Pain is unpleasant by definition. It’s purpose is to alert us to do something such as protect our body. Pain is an important survival mechanism. And we now know that pain is created in the brain. No brain, no pain! When a part of your body is injured, nerve endings send signals to the brain. Many parts of the brain are involved in signaling pain. And the severity of the pain feeling is not tied to the severity of injury. Pain is in the brain and there are times the brain thinks the body is in danger and it is not.

And here is the kicker, pain breeds pain. In other words, the more times your brain activates a neural pathway for pain, the easier it is to activate that pathway over and over. This is how chronic pain is born. The pain pathway is learned and used over and over. And the triggers around the pain become associated with that pain and remembered in the brain as well. For example, you sit at your desk and feel pain. The  brain remembers the desk as triggering pain. The next time you sit at the desk, the brain remembers and you feel pain.

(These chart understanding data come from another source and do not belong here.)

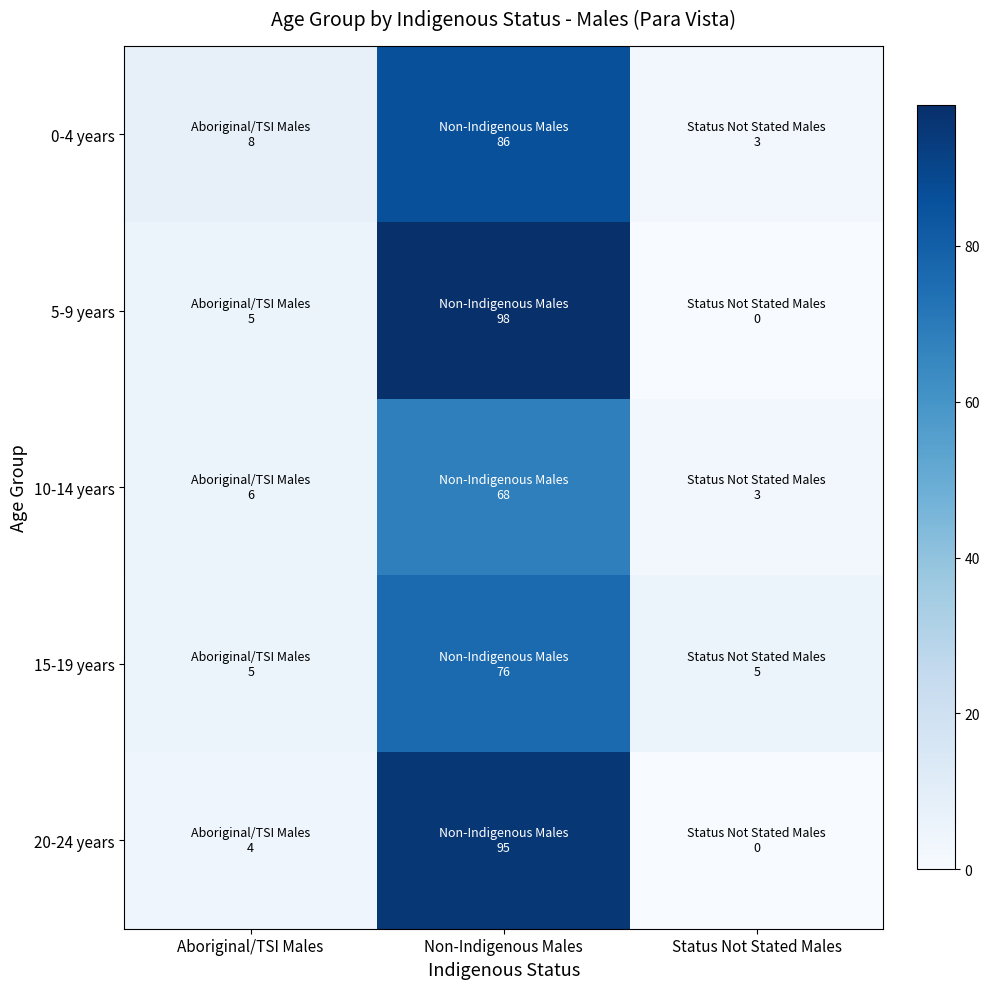

Reading left to right, list all the values displayed in this chart.

0-4 years: Aboriginal/TSI Males=8	Non-Indigenous Males=86	Status Not Stated Males=3
5-9 years: Aboriginal/TSI Males=5	Non-Indigenous Males=98	Status Not Stated Males=0
10-14 years: Aboriginal/TSI Males=6	Non-Indigenous Males=68	Status Not Stated Males=3
15-19 years: Aboriginal/TSI Males=5	Non-Indigenous Males=76	Status Not Stated Males=5
20-24 years: Aboriginal/TSI Males=4	Non-Indigenous Males=95	Status Not Stated Males=0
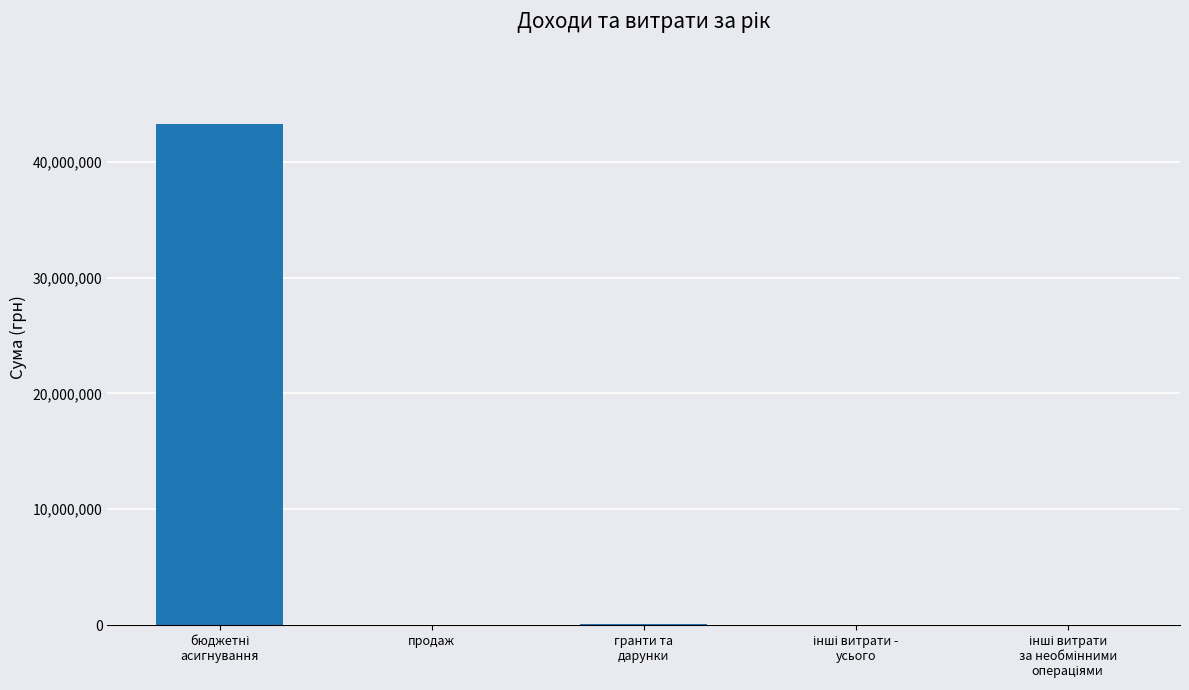

How many distinct data groups are displayed?

1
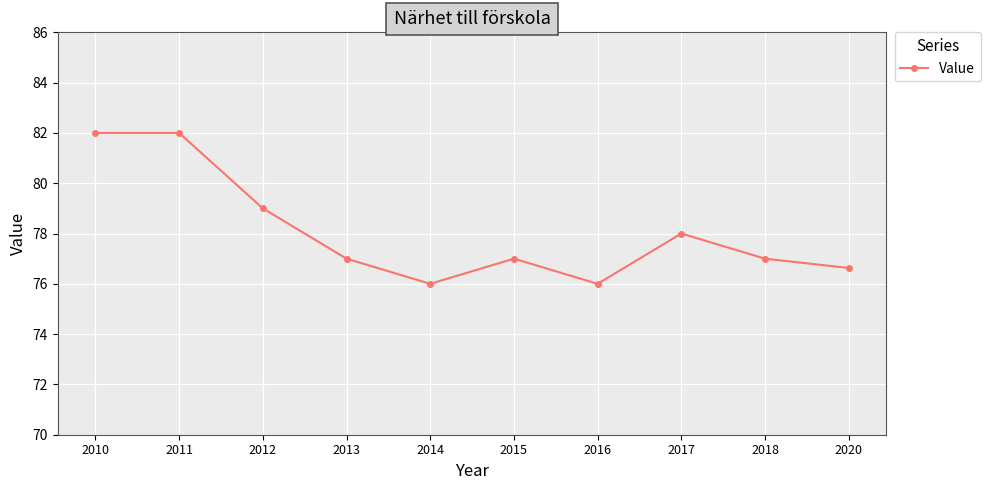

Does the chart display data point markers on the line(s)?

Yes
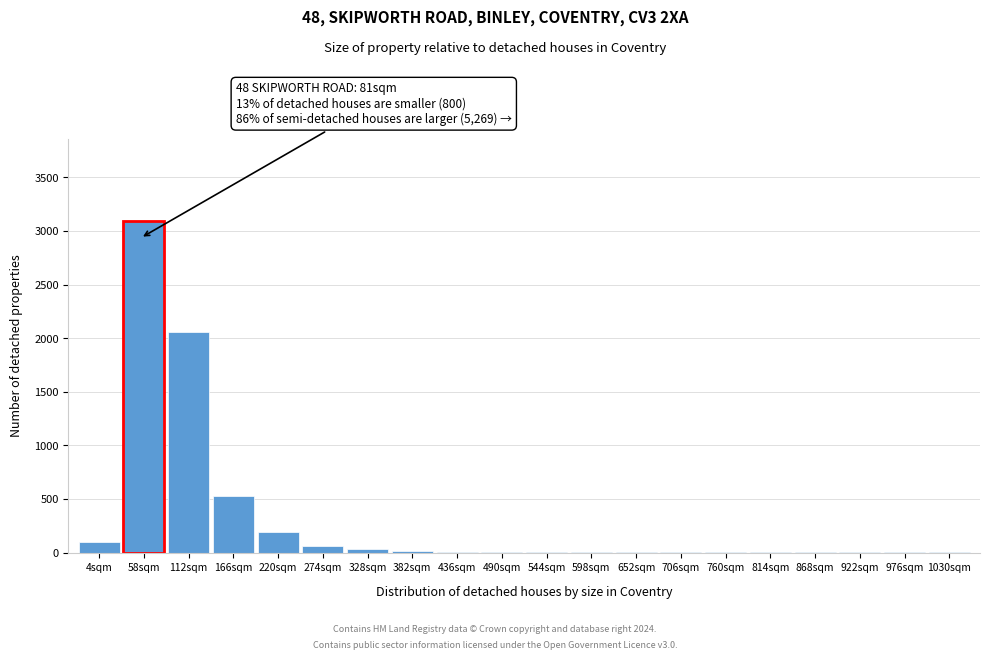

Where is the data nearest to the value 1546?

112sqm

This conditioned association is why we feel pain at certain times and places long after the injury has healed.

Finally, our emotional states can turn the volume of pain up or down. Feelings and thoughts associated with pain can bring on those pain feelings and even amplify them. So the issue is, if your pain continues for a long time, long after the tissue damage is healed, there is more maintaining that pain than your physical state.  It is the processing of that pain that needs to be addressed, not the physical issues in the body.  And medication doesn’t fix that processing. Thus, the medicating of this type of chronic pain isn’t effective.

Different approaches to chronic pain are needed such as learning to turn down the dial on pain through regulating emotions and using pain helping behaviors. Taking a pill won’t stop your pain when the pain is chronic and tissue damaged is healed. So why do we do? It may be all we know what to do to stop the pain. It may be we want an easy fix. Or it may be, we aren’t aware of the complexities of pain treatment that require a different mindset to dealing with chronic pain.